Problem to solve:
The full set of records must be printed exactly as given.

____ Provided records

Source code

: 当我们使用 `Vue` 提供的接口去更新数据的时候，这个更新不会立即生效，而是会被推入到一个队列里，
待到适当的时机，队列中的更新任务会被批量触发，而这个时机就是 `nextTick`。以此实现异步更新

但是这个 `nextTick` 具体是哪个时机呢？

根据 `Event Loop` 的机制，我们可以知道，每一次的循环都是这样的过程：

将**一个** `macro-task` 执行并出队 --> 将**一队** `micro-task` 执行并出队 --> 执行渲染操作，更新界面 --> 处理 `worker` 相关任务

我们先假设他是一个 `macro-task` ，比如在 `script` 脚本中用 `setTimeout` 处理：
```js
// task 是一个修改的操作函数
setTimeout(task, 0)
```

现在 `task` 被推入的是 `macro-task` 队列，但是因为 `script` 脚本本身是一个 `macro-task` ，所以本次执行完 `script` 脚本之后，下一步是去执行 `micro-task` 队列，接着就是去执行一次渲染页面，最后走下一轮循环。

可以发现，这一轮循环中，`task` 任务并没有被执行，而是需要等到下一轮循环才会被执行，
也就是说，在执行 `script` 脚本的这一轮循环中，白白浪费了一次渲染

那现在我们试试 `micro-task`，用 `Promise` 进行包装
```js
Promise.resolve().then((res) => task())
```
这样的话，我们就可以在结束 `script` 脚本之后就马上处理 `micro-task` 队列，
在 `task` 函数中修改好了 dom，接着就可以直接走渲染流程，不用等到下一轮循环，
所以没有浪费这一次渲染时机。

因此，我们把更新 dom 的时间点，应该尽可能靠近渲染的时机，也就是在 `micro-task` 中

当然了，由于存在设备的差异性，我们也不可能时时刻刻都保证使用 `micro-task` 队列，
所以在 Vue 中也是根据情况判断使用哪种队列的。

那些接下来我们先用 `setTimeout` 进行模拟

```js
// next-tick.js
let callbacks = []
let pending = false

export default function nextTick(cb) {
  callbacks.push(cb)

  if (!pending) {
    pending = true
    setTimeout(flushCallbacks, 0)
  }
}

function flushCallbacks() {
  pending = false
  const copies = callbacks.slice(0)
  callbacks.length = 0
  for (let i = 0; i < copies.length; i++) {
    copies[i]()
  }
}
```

________

Written response:
Source code

: 当我们使用 `Vue` 提供的接口去更新数据的时候，这个更新不会立即生效，而是会被推入到一个队列里，
待到适当的时机，队列中的更新任务会被批量触发，而这个时机就是 `nextTick`。以此实现异步更新

但是这个 `nextTick` 具体是哪个时机呢？

根据 `Event Loop` 的机制，我们可以知道，每一次的循环都是这样的过程：

将**一个** `macro-task` 执行并出队 --> 将**一队** `micro-task` 执行并出队 --> 执行渲染操作，更新界面 --> 处理 `worker` 相关任务

我们先假设他是一个 `macro-task` ，比如在 `script` 脚本中用 `setTimeout` 处理：
```js
// task 是一个修改的操作函数
setTimeout(task, 0)
```

现在 `task` 被推入的是 `macro-task` 队列，但是因为 `script` 脚本本身是一个 `macro-task` ，所以本次执行完 `script` 脚本之后，下一步是去执行 `micro-task` 队列，接着就是去执行一次渲染页面，最后走下一轮循环。

可以发现，这一轮循环中，`task` 任务并没有被执行，而是需要等到下一轮循环才会被执行，
也就是说，在执行 `script` 脚本的这一轮循环中，白白浪费了一次渲染

那现在我们试试 `micro-task`，用 `Promise` 进行包装
```js
Promise.resolve().then((res) => task())
```
这样的话，我们就可以在结束 `script` 脚本之后就马上处理 `micro-task` 队列，
在 `task` 函数中修改好了 dom，接着就可以直接走渲染流程，不用等到下一轮循环，
所以没有浪费这一次渲染时机。

因此，我们把更新 dom 的时间点，应该尽可能靠近渲染的时机，也就是在 `micro-task` 中

当然了，由于存在设备的差异性，我们也不可能时时刻刻都保证使用 `micro-task` 队列，
所以在 Vue 中也是根据情况判断使用哪种队列的。

那些接下来我们先用 `setTimeout` 进行模拟

```js
// next-tick.js
let callbacks = []
let pending = false

export default function nextTick(cb) {
  callbacks.push(cb)

  if (!pending) {
    pending = true
    setTimeout(flushCallbacks, 0)
  }
}

function flushCallbacks() {
  pending = false
  const copies = callbacks.slice(0)
  callbacks.length = 0
  for (let i = 0; i < copies.length; i++) {
    copies[i]()
  }
}
```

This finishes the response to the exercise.